TEXTO DE ORIGEN:

Roma.  Entre 130 y 250 personas estaban desaparecidas después de que una embarcación que transportaba a refugiados volcara al sur de Sicilia en la madrugada del miércoles, dijeron la guardia costera y rescatistas.

Los equipos de rescate salvaron a 47 personas, entre ellas una mujer embarazada, luego de que el barco que zarpó hace dos días de Libia, según algunos sobrevivientes, naufragó alrededor de las 04:00 hora local (0200 GMT), a unos 64 kilómetros al sur de la isla de Lampedusa.

Entre 15 y 20 cadáveres fueron avistados en el agua, entre ellos algunos niños, dijeron las autoridades, pero fuertes vientos y el mar agitado dificultaban el trabajo de los barcos de la guardia costera y un helicóptero de la policía italiana.

Según la Organización Internacional para la Inmigración (IOM, por su sigla en inglés), un grupo con representantes en Lampedusa, un barco pesquero italiano rescató a otras tres personas.

El primer ministro Silvio Berlusconi expresó su pésame por el accidente.

"Estamos consternados ante esta enésima tragedia y expresamos nuestras condolencias a las familias de las víctimas", dijo Berlusconi en un comunicado.

"Se trata de personas desesperadas, que enfrentaron el peligro de la travesía para alcanzar nuestras costas y mejorar sus condiciones de vida", añadió.

La guardia costera dijo que la embarcación llevaba inicialmente unas 200 personas a bordo, pero la IOM calcula que eran 300 y dijo que 250 continúan desaparecidas.

El incidente aportó un sombrío ejemplo de los riesgos que corren personas desesperadas que pueden pagar hasta 1.000 euros (1.427 dólares) por un hueco en uno de los abarrotados barcos de pesca que llevan a refugiados e inmigrantes de Africa a Europa.

"El barco, cargado por encima de su capacidad, había dejado la costa libia con inmigrantes y personas en busca de asilo de Somalia, Nigeria, Bangladesh, Costa de Marfil, Chad y Sudán", dijo la IOM en un comunicado.

"Alrededor de 40 mujeres y cinco niños estaban a bordo. Sólo dos mujeres sobrevivieron al naufragio", añadió.

La agencia de Naciones Unidas para los refugiados dijo el lunes que más de 400 personas que huían de Libia en dos embarcaciones estaban desaparecidas.

Controles fronterizos. Miles de personas se han arriesgado al peligroso viaje este año tras la caída del antiguo régimen tunecino y después de que el estallido de la guerra en Libia acabaran con los estrictos controles fronterizos que antes impedían el acceso a Europa.

DATOS PROPORCIONADOS:
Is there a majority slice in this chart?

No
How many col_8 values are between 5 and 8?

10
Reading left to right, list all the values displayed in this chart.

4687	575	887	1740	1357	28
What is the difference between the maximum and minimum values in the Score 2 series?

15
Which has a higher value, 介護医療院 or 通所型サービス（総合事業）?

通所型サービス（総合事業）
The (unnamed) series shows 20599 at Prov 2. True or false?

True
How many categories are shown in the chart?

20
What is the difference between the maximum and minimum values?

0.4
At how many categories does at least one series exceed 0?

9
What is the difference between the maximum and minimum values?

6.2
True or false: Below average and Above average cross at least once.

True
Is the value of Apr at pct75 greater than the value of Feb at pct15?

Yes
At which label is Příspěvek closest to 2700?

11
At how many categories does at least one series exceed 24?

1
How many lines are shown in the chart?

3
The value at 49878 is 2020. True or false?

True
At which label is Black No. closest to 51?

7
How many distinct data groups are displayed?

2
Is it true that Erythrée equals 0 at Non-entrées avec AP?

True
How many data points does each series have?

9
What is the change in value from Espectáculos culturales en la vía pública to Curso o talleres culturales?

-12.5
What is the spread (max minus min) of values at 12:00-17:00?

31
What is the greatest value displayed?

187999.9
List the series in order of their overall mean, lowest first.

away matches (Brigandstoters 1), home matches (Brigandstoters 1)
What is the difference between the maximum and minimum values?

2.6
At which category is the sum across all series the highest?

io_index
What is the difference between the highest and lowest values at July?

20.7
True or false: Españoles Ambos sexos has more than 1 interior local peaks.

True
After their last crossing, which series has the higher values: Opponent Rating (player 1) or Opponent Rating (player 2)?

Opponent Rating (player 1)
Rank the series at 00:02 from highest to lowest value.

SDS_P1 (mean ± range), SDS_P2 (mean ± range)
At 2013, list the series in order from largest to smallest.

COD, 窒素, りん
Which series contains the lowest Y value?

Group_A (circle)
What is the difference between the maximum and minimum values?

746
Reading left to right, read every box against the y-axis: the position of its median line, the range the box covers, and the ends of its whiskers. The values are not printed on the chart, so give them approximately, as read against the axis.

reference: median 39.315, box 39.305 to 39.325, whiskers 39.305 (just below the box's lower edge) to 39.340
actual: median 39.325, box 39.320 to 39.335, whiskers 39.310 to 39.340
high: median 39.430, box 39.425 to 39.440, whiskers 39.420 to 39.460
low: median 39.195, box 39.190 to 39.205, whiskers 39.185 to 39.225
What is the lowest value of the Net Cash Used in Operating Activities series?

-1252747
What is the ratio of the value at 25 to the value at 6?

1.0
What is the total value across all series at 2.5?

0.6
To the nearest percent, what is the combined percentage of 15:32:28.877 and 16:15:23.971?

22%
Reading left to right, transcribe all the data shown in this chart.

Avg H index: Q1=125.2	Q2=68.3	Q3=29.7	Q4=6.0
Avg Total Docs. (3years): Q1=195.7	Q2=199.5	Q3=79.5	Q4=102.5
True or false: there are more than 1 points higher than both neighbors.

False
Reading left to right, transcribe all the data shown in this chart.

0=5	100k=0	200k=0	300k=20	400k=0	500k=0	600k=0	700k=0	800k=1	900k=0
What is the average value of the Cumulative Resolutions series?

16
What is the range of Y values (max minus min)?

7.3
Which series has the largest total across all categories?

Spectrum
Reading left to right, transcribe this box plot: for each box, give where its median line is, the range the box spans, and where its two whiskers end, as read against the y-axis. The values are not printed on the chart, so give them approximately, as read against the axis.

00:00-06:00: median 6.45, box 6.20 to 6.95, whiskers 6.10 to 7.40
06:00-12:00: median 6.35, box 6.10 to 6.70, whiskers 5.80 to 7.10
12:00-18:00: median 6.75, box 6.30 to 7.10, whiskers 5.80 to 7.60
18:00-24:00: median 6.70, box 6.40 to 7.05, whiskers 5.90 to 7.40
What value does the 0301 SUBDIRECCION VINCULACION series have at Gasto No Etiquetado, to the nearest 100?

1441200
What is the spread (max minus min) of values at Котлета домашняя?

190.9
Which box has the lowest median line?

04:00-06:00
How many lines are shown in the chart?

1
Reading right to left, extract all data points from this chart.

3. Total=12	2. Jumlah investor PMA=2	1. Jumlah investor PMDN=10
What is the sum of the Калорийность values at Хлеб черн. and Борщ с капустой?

INSTRUCCIONES:
(1) En la noticia sobre el naufragio al sur de Sicilia, ¿cuántas personas salvaron los equipos de rescate?
(2) Prosigue la noticia del naufragio al sur de Sicilia a partir de su último párrafo.

RESPUESTAS POR NÚMERO:
(1) 47 personas, entre ellas una mujer embarazada.

(2)
La mayoría han sido jóvenes de Túnez que intentan llegar a Francia a través de Italia, pero en los últimos días se han registrado números cada vez mayores desde Libia, subrayando los temores italianos de que los enfrentamientos puedan provocar un nuevo éxodo.

La IOM dijo que 2.000 personas procedentes de Libia, principalmente inmigrantes africanos y personas en busca de asilo, desembarcaron en Lampedusa en los últimos diez días.

Lampedusa, aproximadamente a mitad de camino entre Sicilia y Túnez, ha sido el foco de la crisis tras recibir unos 20.000 inmigrantes ilegales este año, abrumando la infraestructura de la minúscula isla que normalmente vive de la pesca y el turismo.

Miles fueron forzados a refugiarse en campamentos improvisados hasta que Berlusconi trató de solucionar la crisis enviando barcos para recoger a los inmigrantes.

Sin embargo, eso simplemente ha desviado el problema a otras zonas de Italia y provocó discusiones entre gobiernos regionales sobre dónde crear centros de alojamiento para los inmigrantes.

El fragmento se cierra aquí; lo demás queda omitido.